Born in Sydney in 2007, the initiative has grown into one of the world's largest grassroots campaigns for the environment, inspiring individuals, communities, businesses and organizations to take tangible environmental action. To date, more than 190 countries and territories have taken part in Earth Hour.

 

Lambertini also stressed that peace and protecting the environment go hand in hand: "Peace with each other is the foundation for our society to also be able to achieve peace with nature.

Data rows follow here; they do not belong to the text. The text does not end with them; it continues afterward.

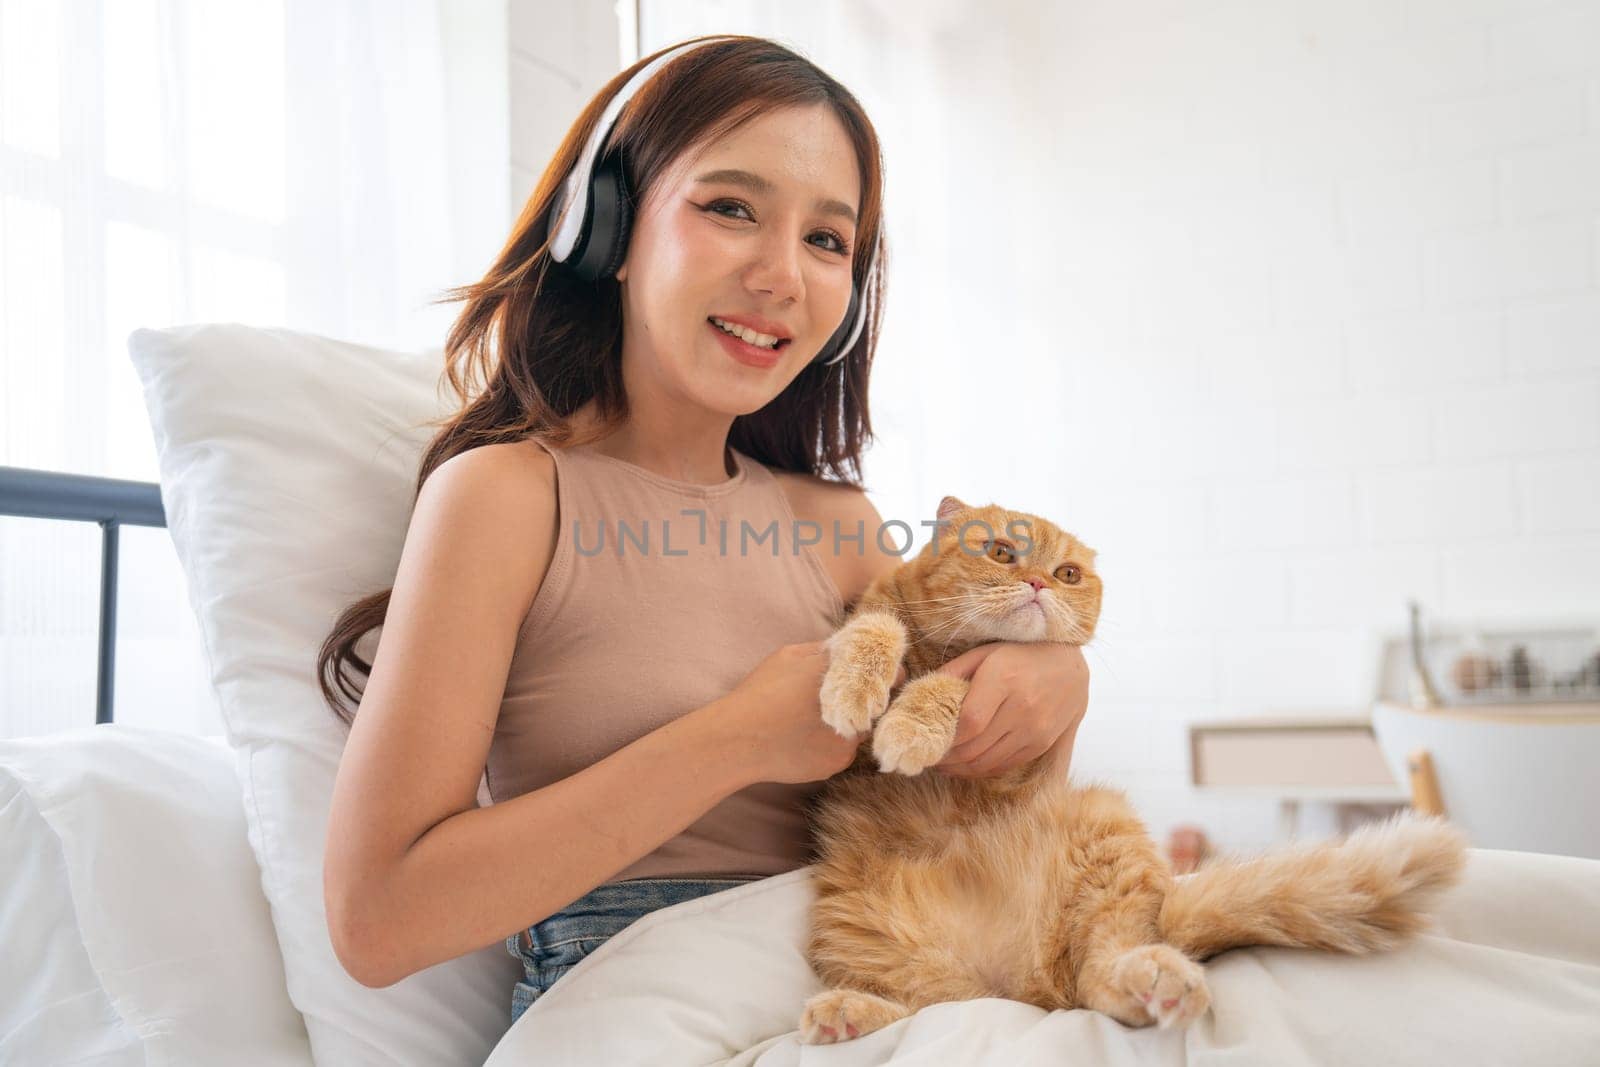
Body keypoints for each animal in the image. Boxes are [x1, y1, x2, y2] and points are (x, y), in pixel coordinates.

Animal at [806, 499, 1465, 1043]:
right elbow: (874, 628)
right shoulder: (878, 623)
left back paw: (1153, 980)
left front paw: (910, 726)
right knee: (929, 1006)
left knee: (1098, 974)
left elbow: (946, 686)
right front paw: (852, 692)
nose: (1038, 582)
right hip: (869, 940)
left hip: (1107, 843)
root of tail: (1024, 987)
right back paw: (847, 1012)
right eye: (1001, 553)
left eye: (1068, 574)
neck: (949, 648)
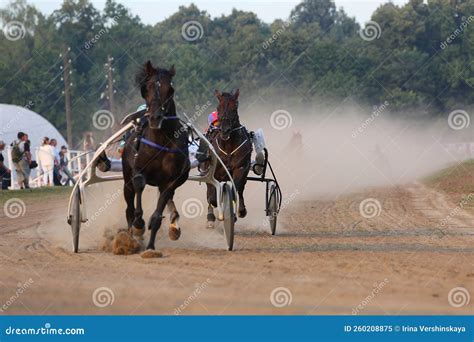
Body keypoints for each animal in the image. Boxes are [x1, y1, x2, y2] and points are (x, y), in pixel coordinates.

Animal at [121, 60, 190, 251]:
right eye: (146, 88)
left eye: (170, 89)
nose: (155, 117)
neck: (161, 140)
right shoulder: (138, 170)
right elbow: (139, 187)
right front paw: (138, 226)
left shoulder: (170, 181)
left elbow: (158, 214)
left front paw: (151, 246)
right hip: (126, 178)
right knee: (129, 206)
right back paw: (131, 236)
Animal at [206, 89, 254, 227]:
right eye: (218, 107)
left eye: (234, 107)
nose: (225, 130)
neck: (228, 146)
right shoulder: (213, 172)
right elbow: (212, 196)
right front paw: (212, 215)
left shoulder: (240, 168)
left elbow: (235, 189)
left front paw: (235, 213)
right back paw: (210, 216)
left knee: (240, 188)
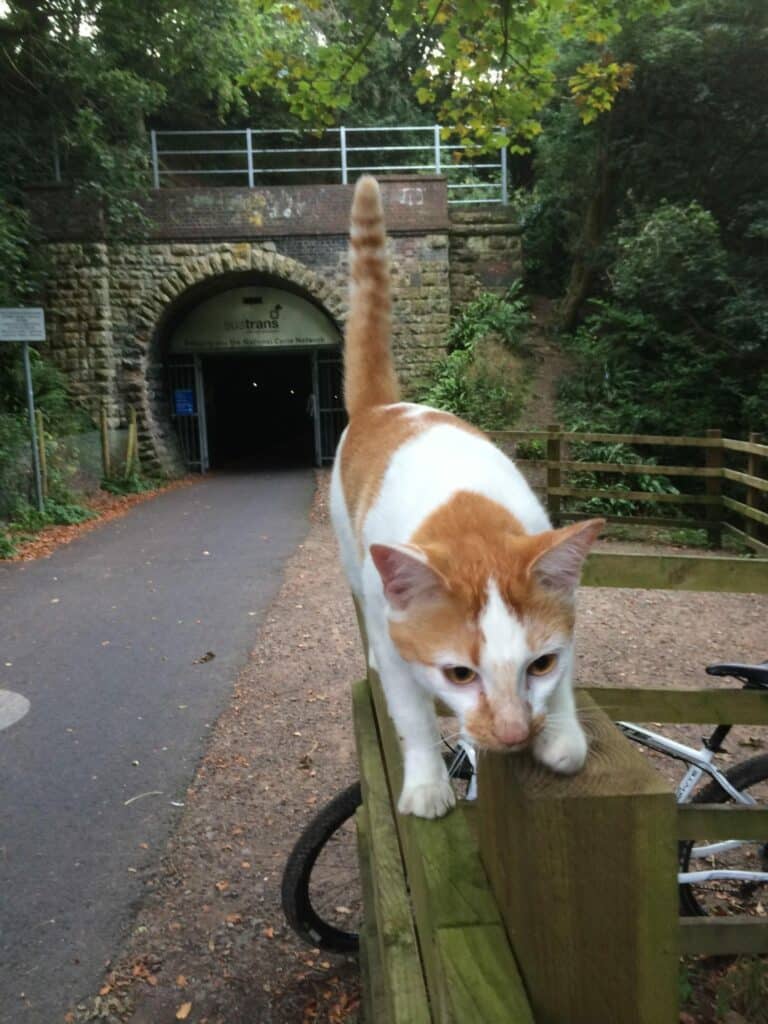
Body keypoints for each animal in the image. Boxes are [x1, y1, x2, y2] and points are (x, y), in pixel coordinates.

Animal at [333, 174, 606, 815]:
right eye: (459, 674)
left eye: (540, 664)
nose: (513, 734)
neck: (469, 522)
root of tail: (384, 406)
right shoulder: (399, 644)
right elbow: (412, 717)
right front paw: (428, 784)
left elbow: (568, 685)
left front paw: (561, 737)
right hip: (352, 555)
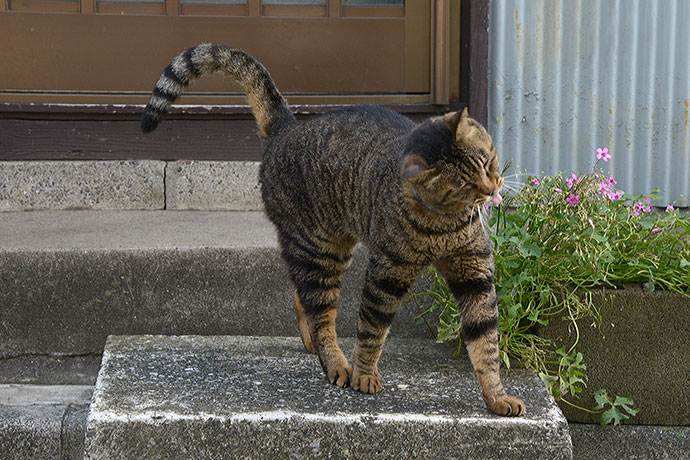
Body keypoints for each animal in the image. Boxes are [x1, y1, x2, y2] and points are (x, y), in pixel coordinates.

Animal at [142, 44, 524, 416]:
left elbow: (486, 340)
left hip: (334, 249)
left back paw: (312, 342)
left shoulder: (474, 273)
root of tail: (287, 129)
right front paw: (364, 375)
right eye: (464, 183)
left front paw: (497, 396)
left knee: (303, 299)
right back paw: (337, 364)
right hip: (316, 252)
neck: (443, 224)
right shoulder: (386, 275)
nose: (492, 187)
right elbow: (372, 329)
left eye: (486, 161)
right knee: (321, 312)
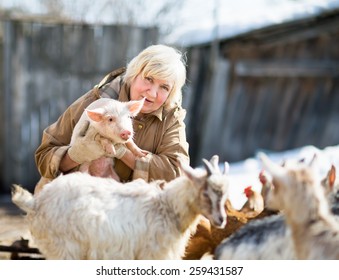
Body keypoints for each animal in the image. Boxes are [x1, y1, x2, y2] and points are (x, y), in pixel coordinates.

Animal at [11, 155, 230, 260]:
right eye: (205, 193)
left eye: (224, 194)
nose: (221, 220)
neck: (165, 207)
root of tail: (36, 203)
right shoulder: (151, 254)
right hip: (66, 248)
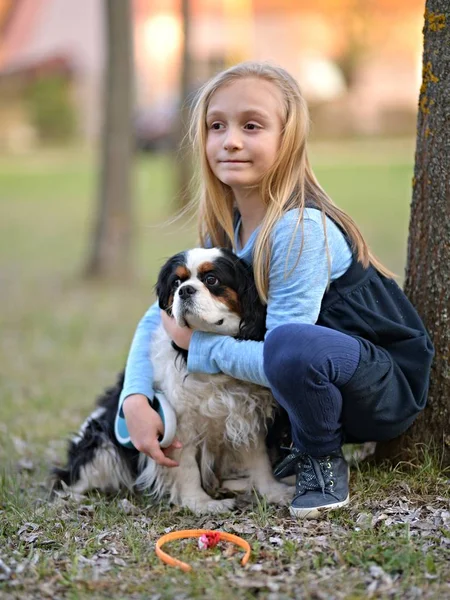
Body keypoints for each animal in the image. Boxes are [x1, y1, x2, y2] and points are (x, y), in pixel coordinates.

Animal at [52, 248, 294, 516]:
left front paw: (272, 491)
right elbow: (186, 466)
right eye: (176, 282)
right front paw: (199, 503)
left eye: (211, 280)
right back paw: (71, 498)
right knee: (70, 477)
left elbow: (258, 458)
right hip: (101, 443)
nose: (185, 290)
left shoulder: (245, 413)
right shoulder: (178, 424)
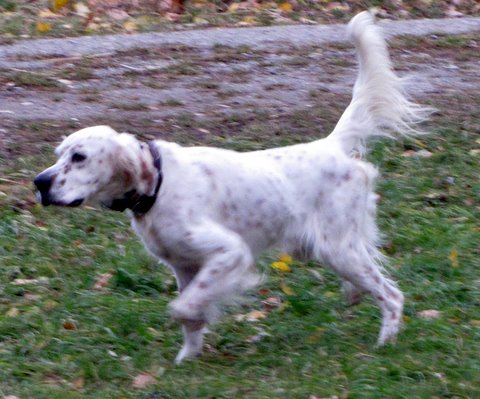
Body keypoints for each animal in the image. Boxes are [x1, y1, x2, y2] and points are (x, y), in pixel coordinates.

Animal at [34, 12, 432, 364]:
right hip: (337, 249)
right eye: (58, 155)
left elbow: (185, 306)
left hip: (338, 249)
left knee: (392, 295)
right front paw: (187, 358)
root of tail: (330, 145)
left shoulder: (230, 251)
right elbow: (192, 312)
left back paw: (384, 344)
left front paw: (194, 323)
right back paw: (356, 300)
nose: (40, 183)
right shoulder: (184, 266)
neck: (157, 185)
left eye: (79, 157)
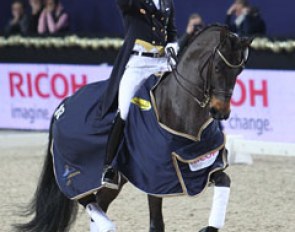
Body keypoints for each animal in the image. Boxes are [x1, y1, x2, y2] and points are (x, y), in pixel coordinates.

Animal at [15, 25, 252, 232]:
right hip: (79, 176)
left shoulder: (201, 168)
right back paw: (107, 225)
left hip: (114, 183)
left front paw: (209, 227)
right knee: (89, 203)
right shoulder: (156, 179)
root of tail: (63, 105)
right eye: (218, 67)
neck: (178, 110)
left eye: (240, 70)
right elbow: (156, 225)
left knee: (99, 205)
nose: (220, 112)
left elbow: (225, 180)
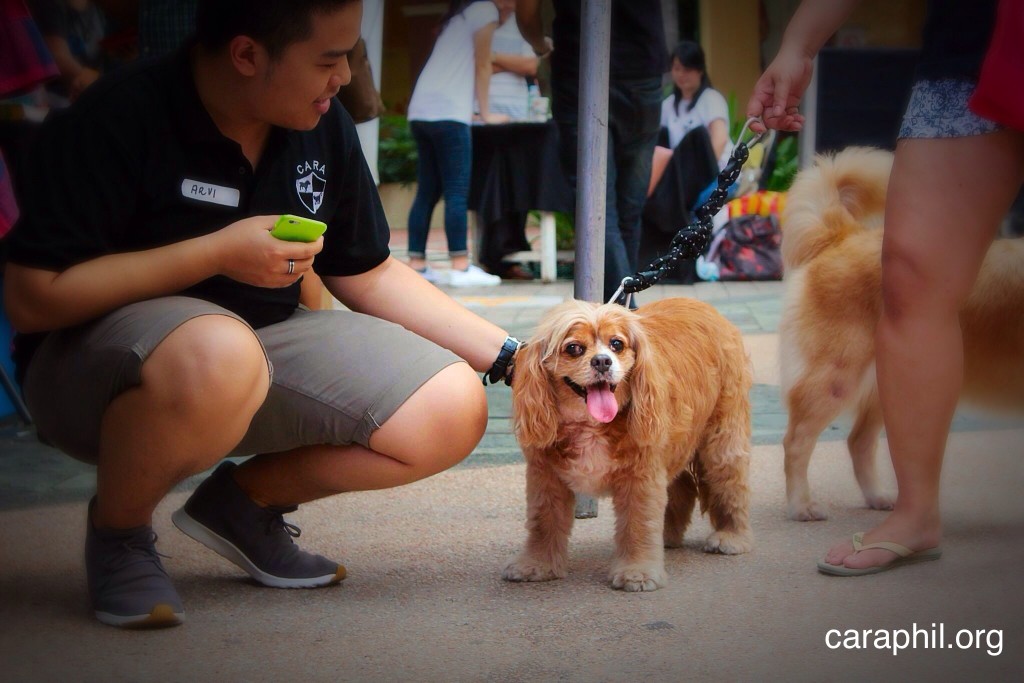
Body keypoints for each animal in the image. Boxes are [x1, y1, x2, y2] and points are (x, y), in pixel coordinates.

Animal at [501, 299, 753, 593]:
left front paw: (638, 572)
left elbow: (637, 524)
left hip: (721, 441)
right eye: (573, 348)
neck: (589, 425)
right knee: (684, 487)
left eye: (616, 344)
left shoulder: (641, 476)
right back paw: (668, 536)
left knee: (730, 484)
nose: (602, 361)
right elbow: (543, 521)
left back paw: (731, 536)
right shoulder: (546, 477)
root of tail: (706, 307)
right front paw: (537, 565)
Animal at [778, 147, 1019, 520]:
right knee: (797, 440)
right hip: (836, 377)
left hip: (891, 380)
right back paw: (801, 505)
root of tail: (846, 234)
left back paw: (878, 496)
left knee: (858, 441)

The two together are the foundation for a safe and more equitable and prosperous future for all," he said, adding that "investing in conservation in nature is part of building a peaceful society, a future peaceful society."

 

Crucial United Nations biodiversity negotiations are currently taking place in Geneva on March 14-29 with delegates from more than 190 countries discussing a global strategy to help stem the tide of biodiversity loss.

 

It is the final opportunity for governments to negotiate on the once-in-a-decade global agreement before the Convention on Biological Diversity's (CBD) 15th meeting of the Conference of the Parties (COP15) scheduled to be held in Kunming, China, later this year.

 

"What has changed from perhaps the last negotiations on a global agreement on nature is that today, the evidence of our impact on the planet has never been clearer," Lambertini said.

 

Earlier this month, a WWF report revealed that the unambitious and limited draft global biodiversity agreement being negotiated by governments does not go far enough to reverse biodiversity loss, falling far short of their recent commitments to tackle the world's environmental crisis.

 

WWF's report "Bridging the Gap: Translating political commitments into an ambitious Global Biodiversity Framework" assesses major international commitments which explicitly cover the negotiation of the global biodiversity agreement.

 

It found that, despite world leaders publicly committing to securing an ambitious and transformative global biodiversity agreement capable of reversing biodiversity loss by 2030, they have not yet collectively delivered on these promises in the negotiation room.

 

"This is an important moment. The negotiations in Geneva and the meeting that will be hosted in Kunming later in the year must see governments to agree on a Paris-style global agreement on nature and biodiversity like we had the Paris Agreement on climate," Lambertini said. "Kunming could be remembered for nature, as Paris is now remembered for climate."

 

The Paris Agreement reached in 2015 aims to tackle climate change by cutting greenhouse gas emissions and sets a global target of keeping the rise in the average temperature no higher than 2 degrees Celsius above pre-industrial levels.

 

Asked about China's role, Lambertini said: "China as the president of COP15 has an incredibly important role to play in signalling the need to come together around the global plan and the global agreement for nature."

 

"China can play its fundamental role and I continue to be confident that they will deliver," he said.

 

WWF International, based in Gland, Switzerland, is an independent conservation organization with a global network active in nearly 100 countries and regions.

 

Its mission is to stop the degradation of the planet's natural environment and to build a future in which people live in harmony with nature.